------ Supplied entries ------

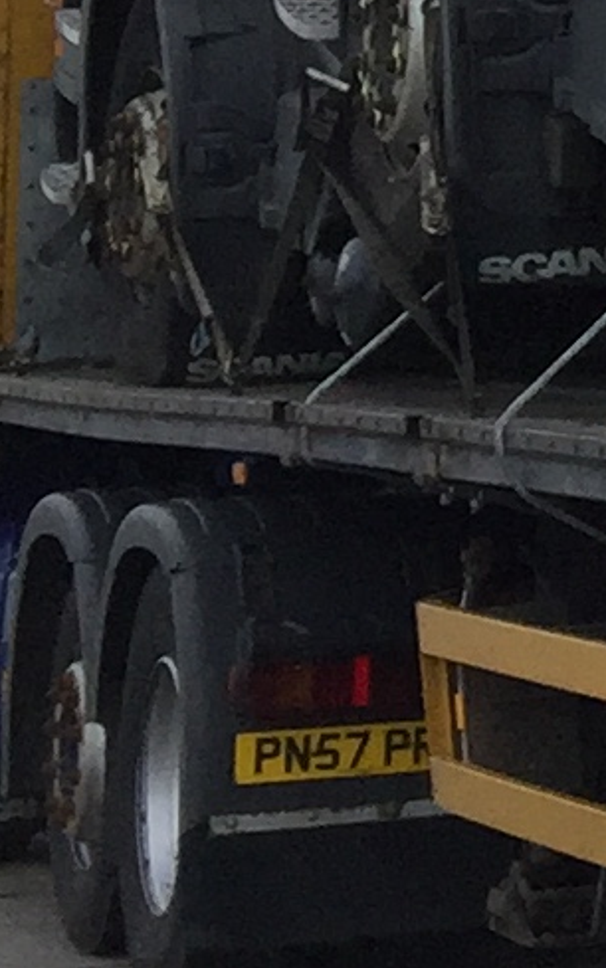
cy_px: -251
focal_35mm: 205
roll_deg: +2.6
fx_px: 5412
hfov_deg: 5.3
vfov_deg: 10.0
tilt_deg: +3.8
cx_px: 2840
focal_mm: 4.15
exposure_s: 1/1236
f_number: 2.2
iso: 32
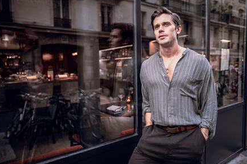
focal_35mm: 30
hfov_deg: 61.9
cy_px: 83
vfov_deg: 43.6
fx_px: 206
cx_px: 124
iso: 400
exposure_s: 1/160
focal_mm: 28
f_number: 1.7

------

Work item: Return nothing except the lines from the line with "fx_px: 5412" through the last line of the records above, copied exactly and without pictures.

Response box:
fx_px: 5412
hfov_deg: 5.3
vfov_deg: 10.0
tilt_deg: +3.8
cx_px: 2840
focal_mm: 4.15
exposure_s: 1/1236
f_number: 2.2
iso: 32
focal_35mm: 30
hfov_deg: 61.9
cy_px: 83
vfov_deg: 43.6
fx_px: 206
cx_px: 124
iso: 400
exposure_s: 1/160
focal_mm: 28
f_number: 1.7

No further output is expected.